Not in premiums. Cooked bones splinter and can get stuck in the throat of a dog. Raw bones are flexible, and the calcium content is absolutely essential to the health of a dog. In addition, chew bones keeps the teeth clean. No more astronomical dental bills! ( source )

foods to avoid dog

Foods that are beneficial and healthy for humans are not necessarily healthy for dogs. In the research, I found many foods that should not be given to dogs. Here is a partial list:

  • Onions and garlic
  • avocado
  • macadamia nuts
  • Caffeine
  • milk
  • anything
  • chocolate or caffeine
  • Grapes and raisins
  • salt (dogs do not need as much as we do)
  • Any xylitol thing with yeast
  • Others, depending on the dog (ask your veterinarian)

Tips dog Food

A natural diet for dogs Do some research and find a diet that you are comfortable to feed your dog.

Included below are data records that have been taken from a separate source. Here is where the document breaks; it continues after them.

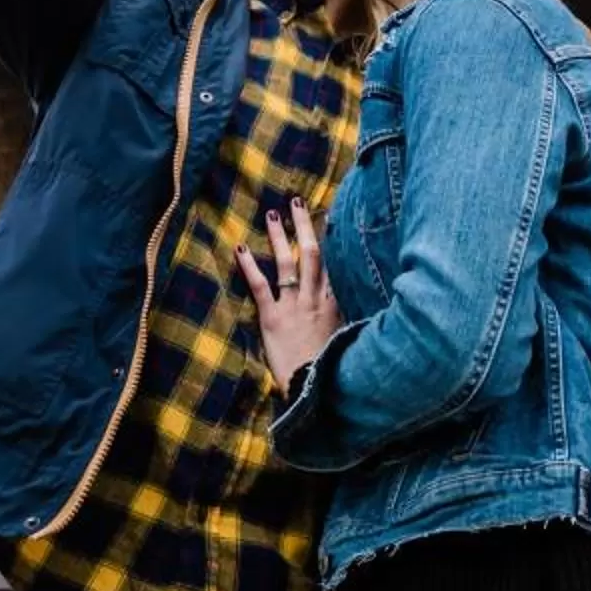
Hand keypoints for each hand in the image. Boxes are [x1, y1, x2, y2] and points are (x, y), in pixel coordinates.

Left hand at [237, 201, 341, 389]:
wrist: (315, 389)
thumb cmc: (331, 368)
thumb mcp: (348, 339)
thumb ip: (346, 317)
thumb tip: (350, 301)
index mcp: (335, 304)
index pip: (334, 263)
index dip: (330, 238)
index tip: (326, 217)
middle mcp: (315, 299)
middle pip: (312, 254)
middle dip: (304, 225)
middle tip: (297, 201)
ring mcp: (294, 307)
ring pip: (288, 263)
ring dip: (279, 236)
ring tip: (272, 214)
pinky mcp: (272, 318)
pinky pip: (260, 286)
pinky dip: (250, 266)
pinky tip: (240, 248)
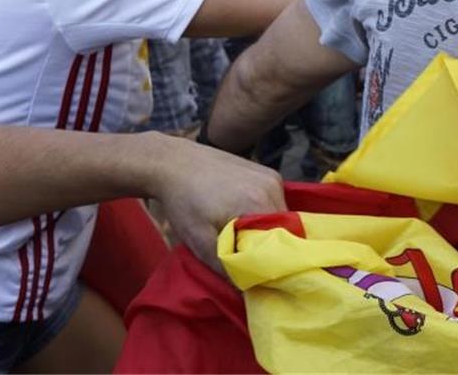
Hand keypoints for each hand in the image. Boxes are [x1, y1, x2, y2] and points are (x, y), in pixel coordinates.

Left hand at [150, 138, 284, 274]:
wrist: (173, 163)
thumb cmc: (183, 202)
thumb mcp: (199, 240)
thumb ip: (225, 268)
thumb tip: (245, 292)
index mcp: (259, 203)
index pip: (283, 242)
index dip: (272, 260)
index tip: (258, 271)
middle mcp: (272, 186)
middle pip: (284, 228)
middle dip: (269, 245)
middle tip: (248, 256)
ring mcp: (271, 176)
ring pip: (280, 214)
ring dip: (267, 229)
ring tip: (243, 237)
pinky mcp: (266, 171)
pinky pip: (274, 200)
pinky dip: (264, 212)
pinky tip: (242, 216)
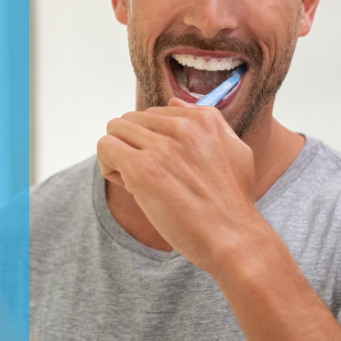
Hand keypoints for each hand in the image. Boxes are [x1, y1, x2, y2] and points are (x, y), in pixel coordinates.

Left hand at [97, 98, 264, 273]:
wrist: (233, 238)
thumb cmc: (232, 202)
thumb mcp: (234, 150)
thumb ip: (208, 122)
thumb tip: (173, 102)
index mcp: (203, 119)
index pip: (154, 113)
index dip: (152, 140)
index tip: (164, 166)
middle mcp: (183, 126)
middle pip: (131, 120)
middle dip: (132, 146)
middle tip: (148, 177)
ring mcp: (162, 146)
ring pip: (115, 130)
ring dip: (119, 156)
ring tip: (137, 182)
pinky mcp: (143, 168)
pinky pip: (106, 147)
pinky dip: (108, 166)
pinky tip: (128, 186)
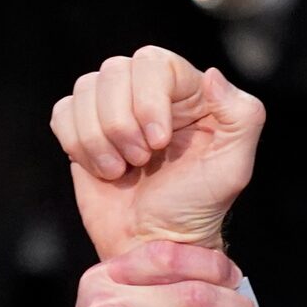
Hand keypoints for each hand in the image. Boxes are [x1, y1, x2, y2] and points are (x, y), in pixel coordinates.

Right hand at [51, 47, 265, 261]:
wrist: (154, 245)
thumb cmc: (195, 209)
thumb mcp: (234, 167)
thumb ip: (243, 116)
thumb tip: (211, 75)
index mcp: (186, 92)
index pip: (153, 62)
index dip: (148, 100)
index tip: (159, 143)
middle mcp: (148, 93)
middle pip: (114, 71)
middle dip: (121, 123)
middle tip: (141, 161)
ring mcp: (113, 109)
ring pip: (85, 89)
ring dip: (99, 138)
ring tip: (122, 170)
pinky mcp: (83, 130)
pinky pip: (63, 112)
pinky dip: (78, 144)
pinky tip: (103, 169)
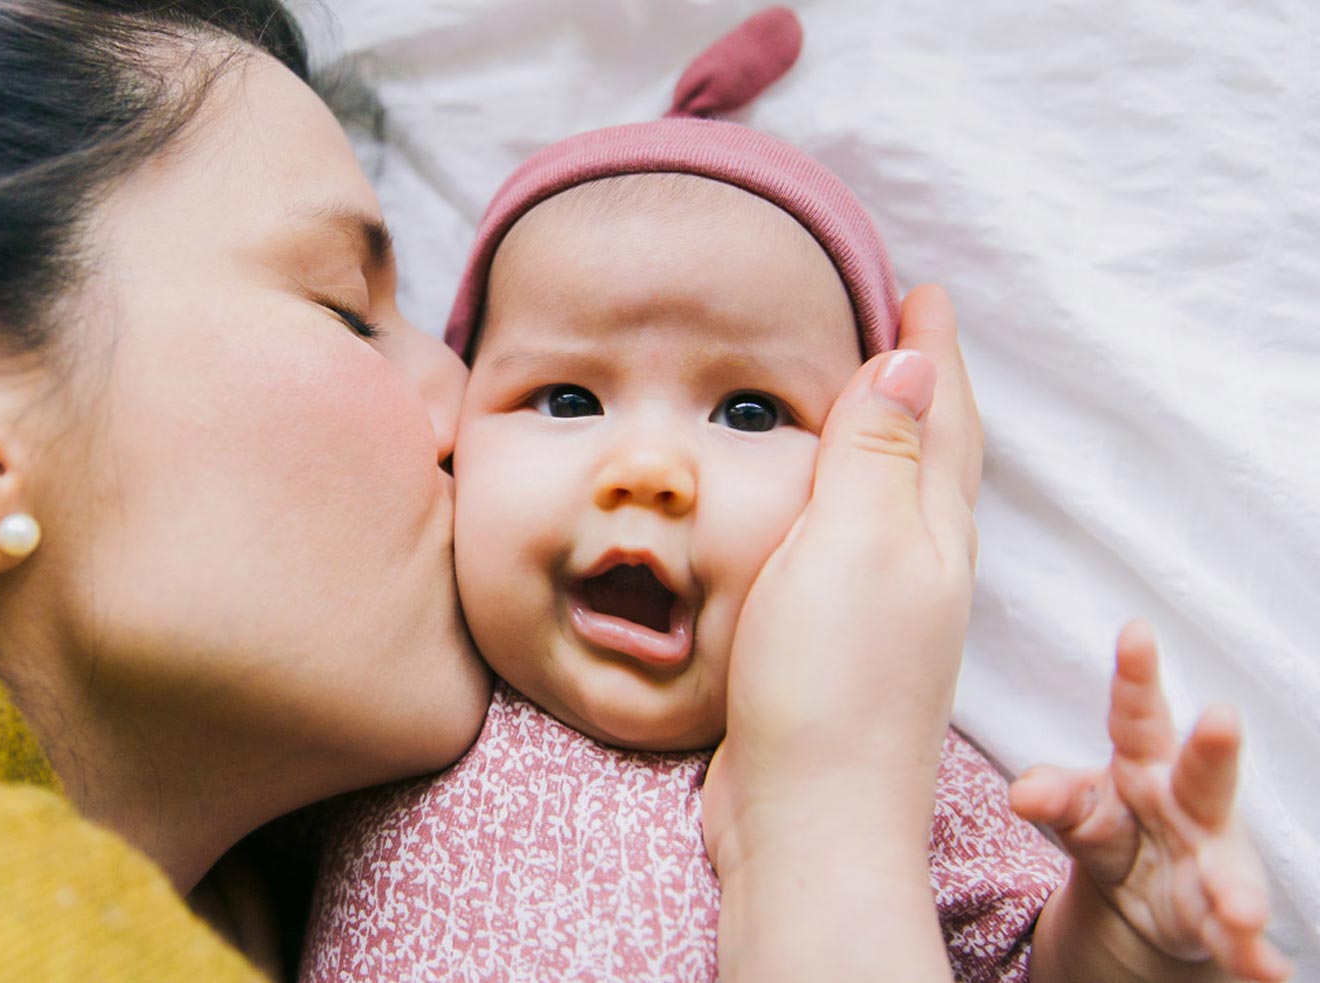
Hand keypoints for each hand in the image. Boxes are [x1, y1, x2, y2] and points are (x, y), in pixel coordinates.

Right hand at [702, 285, 980, 982]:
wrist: (809, 817)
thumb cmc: (833, 682)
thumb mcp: (857, 545)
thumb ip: (878, 454)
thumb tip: (909, 363)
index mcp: (930, 533)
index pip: (943, 418)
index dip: (935, 353)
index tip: (922, 291)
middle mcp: (918, 567)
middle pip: (931, 456)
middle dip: (919, 388)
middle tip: (891, 330)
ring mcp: (877, 611)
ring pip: (888, 502)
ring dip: (879, 443)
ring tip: (848, 401)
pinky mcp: (833, 647)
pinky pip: (843, 548)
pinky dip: (834, 504)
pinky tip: (802, 511)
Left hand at [1011, 619, 1290, 981]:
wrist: (1144, 890)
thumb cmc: (1112, 823)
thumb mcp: (1078, 806)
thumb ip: (1054, 794)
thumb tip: (1022, 794)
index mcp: (1145, 762)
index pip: (1135, 712)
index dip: (1134, 673)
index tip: (1133, 631)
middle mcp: (1189, 804)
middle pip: (1202, 773)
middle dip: (1212, 747)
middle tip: (1220, 718)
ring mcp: (1211, 859)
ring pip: (1228, 869)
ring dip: (1238, 890)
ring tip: (1242, 910)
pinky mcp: (1220, 915)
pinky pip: (1237, 940)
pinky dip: (1254, 958)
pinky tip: (1270, 973)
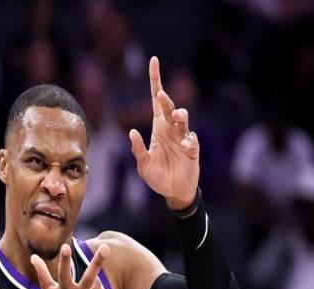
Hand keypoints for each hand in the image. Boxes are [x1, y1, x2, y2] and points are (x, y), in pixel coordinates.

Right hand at [30, 243, 108, 288]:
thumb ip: (42, 274)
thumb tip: (33, 256)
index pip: (62, 273)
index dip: (64, 260)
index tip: (65, 246)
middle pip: (88, 278)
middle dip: (97, 262)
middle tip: (105, 248)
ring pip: (98, 287)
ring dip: (96, 283)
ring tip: (88, 287)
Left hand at [129, 56, 198, 209]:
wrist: (173, 192)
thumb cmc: (157, 177)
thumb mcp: (143, 165)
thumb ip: (137, 149)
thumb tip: (131, 132)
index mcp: (158, 129)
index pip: (156, 102)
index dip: (155, 81)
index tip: (153, 61)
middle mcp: (171, 130)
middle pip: (168, 108)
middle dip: (166, 100)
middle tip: (160, 95)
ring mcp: (183, 138)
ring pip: (183, 119)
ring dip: (180, 115)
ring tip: (175, 115)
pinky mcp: (192, 150)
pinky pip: (192, 140)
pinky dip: (188, 140)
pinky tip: (184, 145)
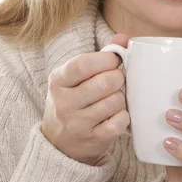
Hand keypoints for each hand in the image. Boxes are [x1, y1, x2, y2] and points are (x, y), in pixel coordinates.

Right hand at [41, 33, 130, 165]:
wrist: (59, 143)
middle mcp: (64, 102)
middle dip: (118, 78)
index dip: (106, 59)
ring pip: (115, 102)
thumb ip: (99, 56)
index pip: (83, 64)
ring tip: (114, 98)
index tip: (114, 60)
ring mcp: (77, 123)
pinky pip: (119, 123)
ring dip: (121, 98)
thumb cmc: (72, 101)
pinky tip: (116, 115)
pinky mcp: (92, 140)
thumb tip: (123, 38)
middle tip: (117, 80)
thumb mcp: (75, 77)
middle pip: (105, 83)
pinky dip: (123, 116)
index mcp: (58, 81)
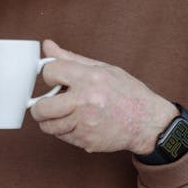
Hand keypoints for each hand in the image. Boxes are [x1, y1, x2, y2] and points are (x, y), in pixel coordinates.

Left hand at [29, 39, 176, 154]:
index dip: (49, 74)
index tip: (54, 79)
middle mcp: (85, 101)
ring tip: (63, 113)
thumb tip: (47, 46)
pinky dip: (64, 130)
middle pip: (41, 108)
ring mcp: (85, 124)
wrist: (148, 122)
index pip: (50, 71)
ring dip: (50, 120)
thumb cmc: (127, 93)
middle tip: (46, 104)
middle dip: (39, 106)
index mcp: (89, 78)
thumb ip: (70, 58)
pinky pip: (62, 136)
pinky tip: (76, 122)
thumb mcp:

For us, this was mainly raw diet. I found some tips that helped save time and money to feed our pets this way:

  1. make friends with the local butchers and try to get inexpensive cuts of meat that are not often required at a discount (turkey necks, organ meats, big boned knuckles, etc.
  2. Consider adding a probiotic … this helped greatly digestion
  3. Our dog does not need as much raw food as she dogfood dry … probably because it was more nutrient dense
  4. I have also done treats for pet dogs occasionally to add variety to your diet
  5. to make things easier, I sometimes raw premixed meats, organs, eggs and broth and frozen in portions sized food so I could defrost as needed

books and additional Resources

I found the following useful books for learning and the introduction of a raw food diet:

what you feed your dog? Have you ever tried a diet of raw food for your pet? Please share your own tips below!